(Document images with source code)
▼
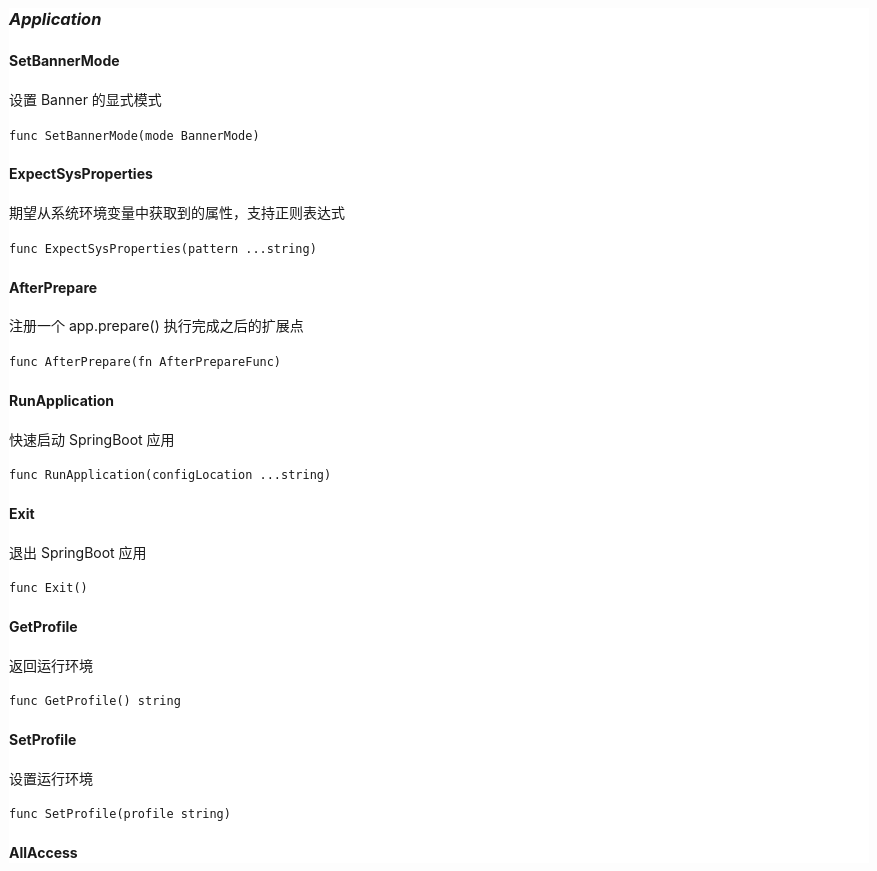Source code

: ### *_Application_*

#### SetBannerMode

设置 Banner 的显式模式

```
func SetBannerMode(mode BannerMode)
```

#### ExpectSysProperties

期望从系统环境变量中获取到的属性，支持正则表达式

```
func ExpectSysProperties(pattern ...string)
```

#### AfterPrepare

注册一个 app.prepare() 执行完成之后的扩展点

```
func AfterPrepare(fn AfterPrepareFunc)
```

#### RunApplication

快速启动 SpringBoot 应用

```
func RunApplication(configLocation ...string)
```

#### Exit

退出 SpringBoot 应用

```
func Exit()
```

#### GetProfile

返回运行环境

```
func GetProfile() string
```

#### SetProfile

设置运行环境

```
func SetProfile(profile string)
```

#### AllAccess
▲
INSTRUCTIONS TO FOLLOW: Exact copy, no pictures: return the entries word for word.

OUTPUT FOR THIS TASK:
Source code

: ### *_Application_*

#### SetBannerMode

设置 Banner 的显式模式

```
func SetBannerMode(mode BannerMode)
```

#### ExpectSysProperties

期望从系统环境变量中获取到的属性，支持正则表达式

```
func ExpectSysProperties(pattern ...string)
```

#### AfterPrepare

注册一个 app.prepare() 执行完成之后的扩展点

```
func AfterPrepare(fn AfterPrepareFunc)
```

#### RunApplication

快速启动 SpringBoot 应用

```
func RunApplication(configLocation ...string)
```

#### Exit

退出 SpringBoot 应用

```
func Exit()
```

#### GetProfile

返回运行环境

```
func GetProfile() string
```

#### SetProfile

设置运行环境

```
func SetProfile(profile string)
```

#### AllAccess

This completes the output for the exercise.